The first time I got sick after he bought it, Dan encouraged me to go to bed in my thick sweats and socks and turn the bed heater on. I did – I couldn't feel the heater at all. He didn't believe me until he did the hand-against-bare-skin test again and discovered that my skin still felt positively refrigerated. The thick clothes kept the heat from getting through. This made no sense to Dan – for him, staying warm is about holding body heat in. For me, it's about getting outside heat. With the sweats on, I needed the heater at a 9 before I could feel anything. With bare legs, a 2 or 3 felt toasty.

Even better, I bought a new comforter that's so warm I rarely need the bed heater.
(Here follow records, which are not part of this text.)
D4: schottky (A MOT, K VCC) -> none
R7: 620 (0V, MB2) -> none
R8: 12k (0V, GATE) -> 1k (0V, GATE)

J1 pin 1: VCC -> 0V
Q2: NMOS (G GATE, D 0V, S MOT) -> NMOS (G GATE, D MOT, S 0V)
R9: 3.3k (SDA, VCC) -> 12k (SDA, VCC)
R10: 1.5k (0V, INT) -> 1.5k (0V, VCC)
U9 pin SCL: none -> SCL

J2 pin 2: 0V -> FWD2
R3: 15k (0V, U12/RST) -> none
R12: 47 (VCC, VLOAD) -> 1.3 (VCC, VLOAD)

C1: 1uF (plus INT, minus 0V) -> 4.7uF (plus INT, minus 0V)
When I was a kid, we had quilts that were cotton exterior and cotton batting – those things weighed a ton. I loved them. We also had down and feather mix filled quilts that were so heavy and warm. Our sleeping bags were canvas with cotton batting and flannel lining. Newfangled nylon things with polyester fluff just never felt as warm, until I got this comforter. Back in the day, we called this filling "polyester fiberfill," but my new comforter touts it as, "hypoallergenic down alternative." Well, la-di-dah. Still, it's so warm that I occasionally overheat and have to peel it back.

I sense signs that I will feel human again soon. I did some laundry – yay! – and minor straightening. Then I had a nap. Naps are magic.

So, we're in for a ride, illness and me, but one day it will be forced to give up and go away. Until then I will commune with my non allergenic comforter and my orange juice. Good night.

1 comment:

  1. This bronchitis really is a butt-kicker! I was useless for 2 weeks and I'm still not feeling 100%.

    Is it crazy that I always read your quotes in your voice?